One of the key takeaways from Samara was advice passed down to her years ago, “Give people so much value that they feel bad not giving you their business!” Her approach with both founders and Limited Partners (LPs), the institutions and high net worth individuals that invest in venture capital funds, has been to provide them each a unique value-add.
She also advised making sure that the day-to-day work of venture capital is something that you are actually interested in and passionate about, not just the allure and prestige of the title. Her days begin early and end late, and include a schedule full of meetings and supporting startups when they need help. To be able to do that and not burn out doesn’t just require being good at analyzing companies, it also requires a genuine love of the work she is doing.
If you’re sure that you want to pursue a path in venture, Samara recommends being intentional about how you utilize informational calls and coffee chats with professionals who could help you out. Be sure to do your homework beforehand and ask interesting questions with more depth than “tell me about your career.” Most importantly, always follow up with something useful based on your conversation, such as an article that discusses a topic they were interested in or information about a new startup in the industry they invest in. Those conversations will make you stand out for future opportunities.

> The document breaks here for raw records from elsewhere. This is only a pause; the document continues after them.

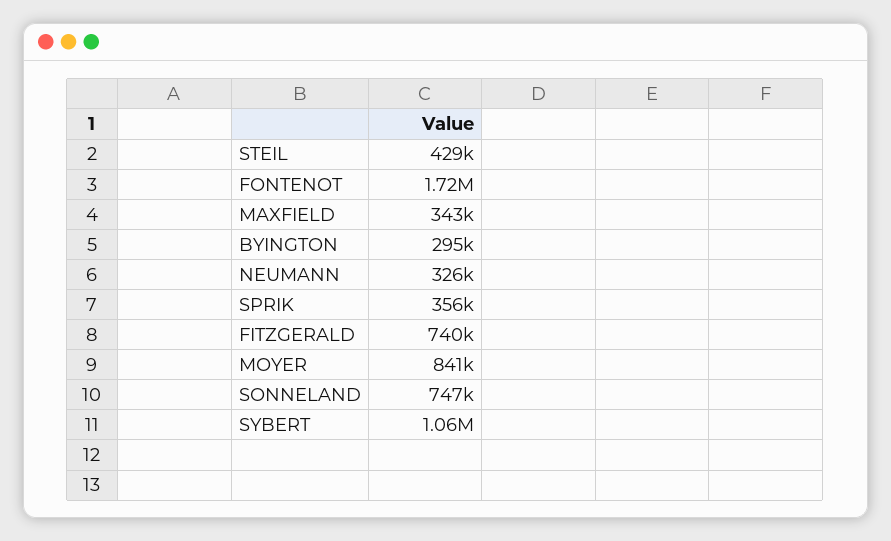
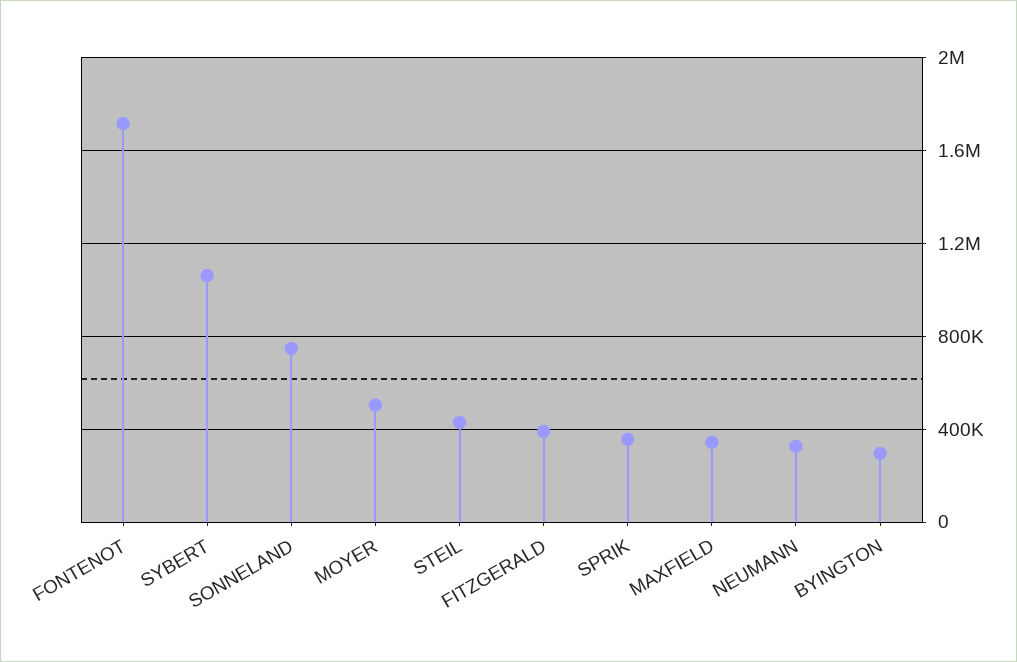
  {
    "STEIL": 429000,
    "FONTENOT": 1720000,
    "MAXFIELD": 343000,
    "BYINGTON": 295000,
    "NEUMANN": 326000,
    "SPRIK": 356000,
-   "FITZGERALD": 740000,
+   "FITZGERALD": 400000,
-   "MOYER": 841000,
+   "MOYER": 500000,
    "SONNELAND": 747000,
    "SYBERT": 1060000
  }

In order to begin cultivating your investing intuition today, Samara suggests building a virtual portfolio of investments, a sort of “fantasy football” of startups. Track the portfolio over time to see if the companies take off in the way you thought they would using platforms like Pitchbook, a tool for researching and tracking private market data. Northwestern students can access Pitchbook for free here with their netid when on a Northwestern network or VPN. Samara also suggests practicing writing investment memos for startups in your fantasy portfolio. Bessemer Ventures offers several examples of investment memos here that you can use as examples.